May 4, 2009

Sure we're good at it, but why?

Sitting at home in my kitchen on my day off is a terrible time to try to channel the hate I feel for certain customer experiences, especially when the house is empty, the breeze is brisk, and I have fresh coffee (Java Estate, thank you). But I felt the emptiness of the recently-registered blog weighing heavily on me and thought I'd better post something before I go out for the day.

As I sipped, I reflected on last week's trials, and my fodder for ranting was marred by numerous positive experiences, new-customers-cum-repeat-customers, praise for the food, and general good times. There was the man who ordered the same food every day because he & his wife both liked it so much -- only on day four he said that his wife's burrito had changed dramatically and had been very different the day prior. "Did she have the Carne Adovada?" "Yes, yes that was hers." "That can't change. It's marinated pork, some cheese, and red chile." "There's no vegetables in it at all," he asked? "No, no sir. Never." "Oh. So maybe she had been eating the fish burrito. We'll get two of these instead, and then we'll know."

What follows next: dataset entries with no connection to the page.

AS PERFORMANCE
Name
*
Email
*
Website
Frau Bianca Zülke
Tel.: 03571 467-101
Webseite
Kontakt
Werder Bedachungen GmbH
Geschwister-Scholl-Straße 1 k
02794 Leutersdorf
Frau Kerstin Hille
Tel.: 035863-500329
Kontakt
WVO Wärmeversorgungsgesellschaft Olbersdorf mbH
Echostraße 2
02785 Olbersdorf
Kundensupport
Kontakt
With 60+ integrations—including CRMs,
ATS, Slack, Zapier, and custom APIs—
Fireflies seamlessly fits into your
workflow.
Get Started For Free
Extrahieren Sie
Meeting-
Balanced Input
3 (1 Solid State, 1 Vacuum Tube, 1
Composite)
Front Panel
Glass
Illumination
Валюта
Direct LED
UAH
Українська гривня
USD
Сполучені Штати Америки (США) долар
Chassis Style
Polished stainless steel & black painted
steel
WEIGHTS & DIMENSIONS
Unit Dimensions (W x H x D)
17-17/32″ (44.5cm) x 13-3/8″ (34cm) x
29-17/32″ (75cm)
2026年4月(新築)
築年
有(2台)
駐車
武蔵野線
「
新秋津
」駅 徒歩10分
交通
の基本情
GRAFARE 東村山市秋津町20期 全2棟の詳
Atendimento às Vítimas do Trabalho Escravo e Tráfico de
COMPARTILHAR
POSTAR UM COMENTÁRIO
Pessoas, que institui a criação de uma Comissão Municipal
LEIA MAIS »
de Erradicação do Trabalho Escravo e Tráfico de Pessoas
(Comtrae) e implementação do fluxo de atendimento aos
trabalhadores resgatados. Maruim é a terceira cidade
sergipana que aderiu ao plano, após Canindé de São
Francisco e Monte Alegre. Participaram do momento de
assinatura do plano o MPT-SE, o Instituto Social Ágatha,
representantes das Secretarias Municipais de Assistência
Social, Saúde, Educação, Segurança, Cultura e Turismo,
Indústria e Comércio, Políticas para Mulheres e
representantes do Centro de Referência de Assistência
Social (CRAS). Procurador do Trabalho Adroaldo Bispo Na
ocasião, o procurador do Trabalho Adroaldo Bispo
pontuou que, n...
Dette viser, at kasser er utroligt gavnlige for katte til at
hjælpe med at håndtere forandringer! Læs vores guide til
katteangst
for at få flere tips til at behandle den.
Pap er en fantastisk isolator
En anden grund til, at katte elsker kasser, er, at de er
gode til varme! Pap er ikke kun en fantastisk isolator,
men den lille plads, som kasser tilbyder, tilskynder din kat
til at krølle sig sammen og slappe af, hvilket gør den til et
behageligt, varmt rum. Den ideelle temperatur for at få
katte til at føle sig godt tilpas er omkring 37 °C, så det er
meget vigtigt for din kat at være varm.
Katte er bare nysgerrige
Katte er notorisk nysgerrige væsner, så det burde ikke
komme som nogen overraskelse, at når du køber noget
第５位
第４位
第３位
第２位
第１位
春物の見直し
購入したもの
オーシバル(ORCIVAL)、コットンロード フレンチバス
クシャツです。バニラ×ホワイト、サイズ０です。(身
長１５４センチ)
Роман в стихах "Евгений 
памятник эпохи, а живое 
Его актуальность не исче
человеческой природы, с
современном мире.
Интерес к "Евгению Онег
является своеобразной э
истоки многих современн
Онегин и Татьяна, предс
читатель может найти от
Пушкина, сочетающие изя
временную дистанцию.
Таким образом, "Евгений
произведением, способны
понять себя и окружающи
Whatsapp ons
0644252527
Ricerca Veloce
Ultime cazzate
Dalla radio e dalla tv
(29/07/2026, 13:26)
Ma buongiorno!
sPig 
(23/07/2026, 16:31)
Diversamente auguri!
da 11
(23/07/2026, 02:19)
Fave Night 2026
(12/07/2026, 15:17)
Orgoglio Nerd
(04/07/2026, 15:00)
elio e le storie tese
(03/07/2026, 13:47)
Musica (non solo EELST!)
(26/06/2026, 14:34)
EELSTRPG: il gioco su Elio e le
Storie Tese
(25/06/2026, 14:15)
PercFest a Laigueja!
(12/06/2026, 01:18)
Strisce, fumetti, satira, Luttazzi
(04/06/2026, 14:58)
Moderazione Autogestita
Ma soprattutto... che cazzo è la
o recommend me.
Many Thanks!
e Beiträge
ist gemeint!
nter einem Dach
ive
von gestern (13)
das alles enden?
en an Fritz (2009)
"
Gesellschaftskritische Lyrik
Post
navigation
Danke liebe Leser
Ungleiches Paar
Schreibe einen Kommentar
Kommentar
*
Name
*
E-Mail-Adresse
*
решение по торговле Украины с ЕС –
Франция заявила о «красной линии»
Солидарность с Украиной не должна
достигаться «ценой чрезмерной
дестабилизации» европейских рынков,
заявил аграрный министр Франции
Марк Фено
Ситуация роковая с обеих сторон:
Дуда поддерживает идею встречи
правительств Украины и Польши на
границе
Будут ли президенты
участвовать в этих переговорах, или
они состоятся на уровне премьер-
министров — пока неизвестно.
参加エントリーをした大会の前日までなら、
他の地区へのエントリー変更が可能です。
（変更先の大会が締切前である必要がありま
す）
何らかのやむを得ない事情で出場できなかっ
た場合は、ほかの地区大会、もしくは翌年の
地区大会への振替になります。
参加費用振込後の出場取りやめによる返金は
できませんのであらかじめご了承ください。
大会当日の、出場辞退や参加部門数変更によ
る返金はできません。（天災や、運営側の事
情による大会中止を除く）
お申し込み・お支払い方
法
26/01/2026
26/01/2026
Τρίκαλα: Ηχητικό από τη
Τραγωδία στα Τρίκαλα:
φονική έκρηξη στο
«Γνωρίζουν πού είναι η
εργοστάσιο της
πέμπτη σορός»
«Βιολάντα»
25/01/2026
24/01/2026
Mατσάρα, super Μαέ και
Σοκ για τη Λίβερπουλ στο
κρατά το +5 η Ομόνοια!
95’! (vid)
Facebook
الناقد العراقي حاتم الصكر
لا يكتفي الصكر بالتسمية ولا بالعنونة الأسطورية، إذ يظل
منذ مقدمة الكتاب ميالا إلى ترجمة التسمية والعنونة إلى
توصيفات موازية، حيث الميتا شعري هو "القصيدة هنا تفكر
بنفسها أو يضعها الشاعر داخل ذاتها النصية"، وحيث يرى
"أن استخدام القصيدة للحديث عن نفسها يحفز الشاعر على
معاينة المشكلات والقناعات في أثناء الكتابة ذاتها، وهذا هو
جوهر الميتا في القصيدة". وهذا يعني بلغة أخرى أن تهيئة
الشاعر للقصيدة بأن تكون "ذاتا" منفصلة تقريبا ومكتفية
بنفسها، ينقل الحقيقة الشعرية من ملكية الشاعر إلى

That's like coming home with a milkshake and a double espresso and not knowing which one you liked because they were both in cups. It defies logic.

But the focus of this little posting was the frenzied I'M A NEW MOM AND I DON'T HAVE TO BE NICE TO YOU woman who graced us with her (Chipotle-loving-) presence mid-week. Let's review
:
  • Frenzied? Check
  • Smile? BZZZ
  • Pissed that the menu didn't look like Moe's? Check
  • Left hubby in car? Check (was that a "SAVE ME" sign in the car window?)
[grunt] can I JUST get a [snarl] QUESADILLA with [glare] CHICKEN but WITHOUT all that [gag] OTHER STUFF?" "Yes, of course." "FINE."

So... as she hid back in the car, probably drinking her husband's blood and eating feral cats (trust me, she looked liked she had a healthy appetite), we cooks gathered in the kitchen and discussed our hate for her, her soul-less life, her desire for homogenized food, and her rather cunty nature in general. But we cooked. We don't drop or spit, we don't delete ingredients, we just cook because every once in a while it turns out they're nice after all and you don't want to mess that up. Gotta always hope. But we knew.

So she returned (I thought I saw her dabbing fresh blood from her mouth but I'm not sure) and picked up her food I handed it to her and explained that it was in the bag. Walking away she turned to me and said, "'It?' I WANTED TWO." "Two hot-sauces?" "TWO QUESADILLAS," she barked! "Ok, you never said 'two' but I can make you another one in about 3 minutes if you'd like." And then the look, the ultimate look of disgust and hatred and loathing flashed onto her face, all of us in the store cried a silent prayer for her husband and child, and, grunting expletives, she walked out the door.

Pete the cook looked at me and said, "I knew she was trouble the second she walked in." We all did. We're really, really good at that.